The song is kinda appropriate since it has Monday in it and I am featuring it as part of my Monday Music. I remember this song hit MTV real hard in early in 1986 while I was at A.I.T at Fort Devens., and we would watch this song on TV while waiting to form up in formation to march to class about a mile away. Even now I don't know about most people but i associate music with where I was when I first heard the song. To me I associate it with Fort Devens, most of the memories were not good in the beginning but the place introduced me to Boston, and I loved going to Boston and following in the footsteps of major historical figures and I actually drank a beer at the Bullfinch Pub off Boston Commons where they got the idea for "Cheers". I hated Massachusetts but I loved Boston. Well anyway, here is Manic Monday.
"Manic Monday" is a song by the American pop rock band The Bangles, and the first single released from their second studio album Different Light (1986). It was written by Prince, using the pseudonym "Christopher". Originally intended for the group Apollonia 6 in 1984, he offered the song to The Bangles two years later. Lyrically it describes a woman who is waking up on Monday, wishing it was still Sunday.
Different Light is the second studio album by the American pop rock band the Bangles, released in January 1986. It is their best-known album, with four charting singles (five in the UK) including a Top 5 hit and a number one. The album's Top 40 sound was a departure from their earlier 1960s-style rock'n'roll sound. It is the first album in which bassist Michael Steele sings lead vocals on some tracks.
Released to generally positive reviews from music critics and some comparisons with The Mamas & the Papas' "Monday, Monday", it was the band's first hit, reaching number two in the United States and the United Kingdom, as well as in Austria, Canada, Germany and Ireland, and within top five in New Zealand, Norway and Switzerland. It was later certified silver in the UK by the British Phonographic Industry (BPI). The song was covered by several artists in 2005 and 2006.

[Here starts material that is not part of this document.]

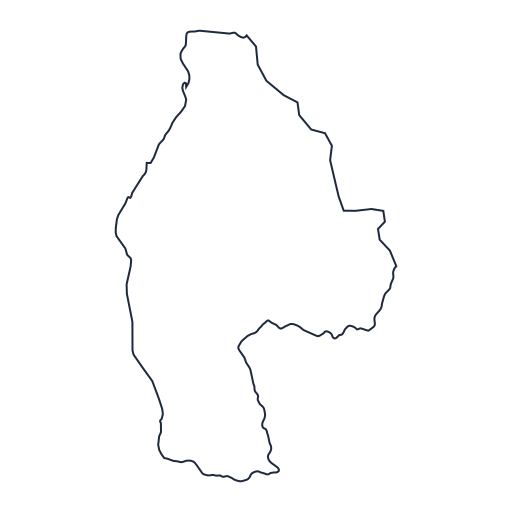 SVG path tracing the border of Melaky
{"feature_id": "MDG-5876", "entity_name": "Melaky", "entity_type": "Autonomous Province", "adm_level": 1, "iso_a3": "MDG", "parent_name": "Madagascar", "parent_adm1": "", "projection": "orthographic", "projection_center": [44.925, -17.742], "detail": "fine", "context": "isolated", "style": "outline", "palette": "slate", "viewbox_px": 512, "rotation_deg": 0, "n_neighbors": 0, "source": "natural_earth", "source_scale": "10m", "svg_char_len": 4000}
<svg xmlns="http://www.w3.org/2000/svg" viewBox="0 0 512 512"><path d="M164.3,458.1L161.6,454.5L159.2,449.9L158.2,444.9L159.1,436.5L161.0,432.1L160.9,423.2L160.8,422.9L160.2,421.8L160.1,421.3L160.3,420.3L161.5,419.1L161.8,418.3L162.7,414.8L162.8,413.3L162.2,408.9L158.9,398.8L152.3,381.1L142.5,367.5L133.6,354.7L132.5,350.4L132.4,321.8L126.9,293.9L126.6,284.4L130.6,266.5L131.2,260.1L130.5,258.0L127.2,254.9L125.3,248.4L116.5,236.1L115.7,232.6L115.8,228.1L116.9,219.3L118.3,215.1L125.3,203.5L127.7,197.5L128.6,197.1L130.2,197.9L131.1,196.8L132.3,192.7L142.7,176.2L144.9,173.9L145.9,171.8L146.4,169.8L146.7,162.9L150.6,163.0L153.9,157.5L158.6,145.1L159.5,143.6L163.2,139.7L164.0,138.5L165.1,135.2L166.1,133.8L168.3,131.2L170.0,128.5L172.6,122.5L176.2,117.1L181.0,111.8L185.0,106.1L186.2,99.7L185.4,96.9L182.9,90.7L182.3,87.8L183.0,84.3L184.6,82.7L186.0,83.4L186.2,86.9L188.4,83.2L189.4,79.2L189.3,75.2L188.0,71.2L182.8,63.3L180.7,59.0L180.4,54.3L181.0,52.5L182.0,50.5L183.3,48.5L184.6,47.0L185.6,45.5L185.9,43.6L186.3,35.5L186.7,33.5L187.9,32.2L190.1,31.6L194.7,31.5L199.5,30.7L229.6,33.6L233.4,32.7L235.1,32.8L238.4,35.6L240.8,37.0L243.3,37.7L245.3,37.0L246.6,35.4L256.0,46.5L257.7,64.6L266.4,80.8L283.7,95.2L297.5,102.4L299.2,115.1L311.2,129.5L325.0,133.2L331.9,145.8L330.1,160.2L338.6,196.3L343.7,210.7L355.8,210.8L371.2,209.0L383.3,210.9L384.9,221.7L378.0,228.9L379.7,239.7L389.9,250.6L396.3,266.2L395.1,267.5L394.2,268.9L393.6,270.5L393.2,271.9L393.1,273.3L393.4,276.0L393.4,277.3L393.1,278.6L390.9,283.8L390.6,285.1L390.2,287.9L389.6,289.1L385.7,293.1L384.9,294.3L383.9,296.7L382.0,303.7L381.6,306.6L381.1,307.9L380.4,309.3L379.4,310.6L375.9,314.6L375.0,316.1L374.5,317.8L374.4,319.4L374.9,324.1L374.6,325.4L373.8,326.7L368.6,330.6L367.4,330.5L362.0,328.7L360.3,328.3L359.0,328.8L357.9,329.3L356.9,329.3L356.0,328.5L355.0,327.6L353.6,326.8L352.0,326.2L350.0,325.7L348.6,325.9L347.5,326.7L345.5,328.7L344.7,329.8L344.1,331.1L343.6,332.2L343.1,333.1L341.9,334.6L339.2,335.1L338.5,335.9L337.6,336.6L336.4,337.9L335.1,338.4L333.8,338.2L332.9,337.3L332.3,336.1L331.9,334.8L331.1,333.7L330.0,332.7L327.3,331.4L325.8,331.4L324.9,331.7L324.2,332.6L323.2,333.5L320.4,335.3L318.4,336.2L316.7,335.9L304.5,330.5L303.1,329.7L301.0,327.9L299.5,326.8L297.7,325.7L294.3,324.4L292.3,324.0L290.4,324.0L285.2,326.4L282.6,328.0L280.8,328.6L279.5,328.2L278.4,327.2L277.4,326.0L276.0,324.8L271.7,322.8L268.4,320.4L267.3,320.7L266.3,321.5L265.3,322.5L263.5,323.9L262.8,324.5L261.2,326.5L259.2,328.4L258.3,329.6L257.5,330.8L256.3,332.0L254.5,333.1L251.1,334.1L247.5,336.0L242.1,340.7L241.2,341.8L239.0,345.5L238.4,346.7L238.3,348.1L238.8,349.3L239.5,350.6L244.4,357.6L244.9,358.9L245.7,361.4L246.2,362.7L249.4,367.5L250.0,368.8L250.5,370.2L253.4,383.8L254.4,386.4L254.5,389.3L254.8,390.8L255.5,392.0L257.3,394.2L258.0,395.4L258.1,396.9L257.7,398.6L257.8,400.1L259.7,403.9L262.5,406.5L263.2,407.3L263.7,408.1L264.2,409.3L265.1,414.1L265.0,416.1L264.5,418.3L263.0,421.4L262.3,423.5L262.2,425.3L262.5,426.6L263.1,427.7L263.7,428.1L264.6,428.6L265.6,429.0L266.3,430.1L266.9,431.5L267.2,433.1L268.1,435.7L269.5,442.5L270.0,444.0L270.7,445.3L271.1,446.9L271.2,448.6L270.7,450.8L269.8,452.6L268.3,454.8L267.9,456.6L268.1,458.0L268.5,459.2L269.4,461.0L270.3,461.9L271.3,462.9L277.1,467.1L278.1,468.1L278.8,469.3L278.8,470.9L277.9,471.8L276.5,472.4L273.7,472.5L270.6,473.0L268.6,474.2L267.0,474.4L265.7,474.0L264.6,473.5L261.0,472.5L258.4,471.4L256.9,471.3L255.3,471.7L253.7,472.3L251.8,473.4L250.6,475.1L249.5,477.4L247.9,479.1L246.3,479.9L241.7,481.2L240.1,481.3L238.5,481.0L235.5,480.1L234.1,479.5L231.6,477.9L227.6,476.1L226.2,476.2L223.5,476.8L222.4,476.7L220.0,475.4L217.7,475.6L216.0,475.6L213.0,474.9L209.2,475.4L207.4,475.3L204.3,474.5L202.9,473.8L202.0,472.8L196.3,464.6L194.6,462.6L193.6,461.8L192.8,461.4L191.8,461.0L190.5,460.7L189.2,460.6L187.6,460.6L186.1,460.8L183.2,461.8L181.9,462.1L180.6,462.1L177.7,461.4L173.1,460.8L167.4,458.7L164.4,458.1L164.3,458.1Z" fill="none" stroke="#1e293b" stroke-width="2"/></svg>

Peterson explained in an interview with MTV UK in 1989 about why Prince gave them the song: "[Prince] really liked our first album. He liked the song 'Hero Takes a Fall', which is a great compliment, because we liked his music. He contacted us, and said, 'I've got a couple of songs for you. I'd like to know if you're interested,' and of course we were. One of the songs Prince brought to the group was 'Manic Monday', written under the pseudonym of Christopher." Peterson talked about the evolution of what Prince brought them: "It was a Banglefication of a Prince arrangement. He had a demo, that was very specifically him. It was a good song, but we didn't record it like 'This is our first hit single! Oh my God! I can feel it in my veins!' We just did the song, and the album, and then sat back and thought about it."
A pop song written in D Major, "Manic Monday" moves at a tempo of 116 beats per minute and is set in common time. The song has a sequence of G–A7–D–G–A7–D as its chord progression.Lyrically, the song is about someone waking up from a romantic dream at six o'clock on Monday morning, and facing a hectic journey to work when she would prefer to still be enjoying relaxing on Sunday—her "I-don't-have-to-run day".Actor Rudolph Valentino is referred in the introduction.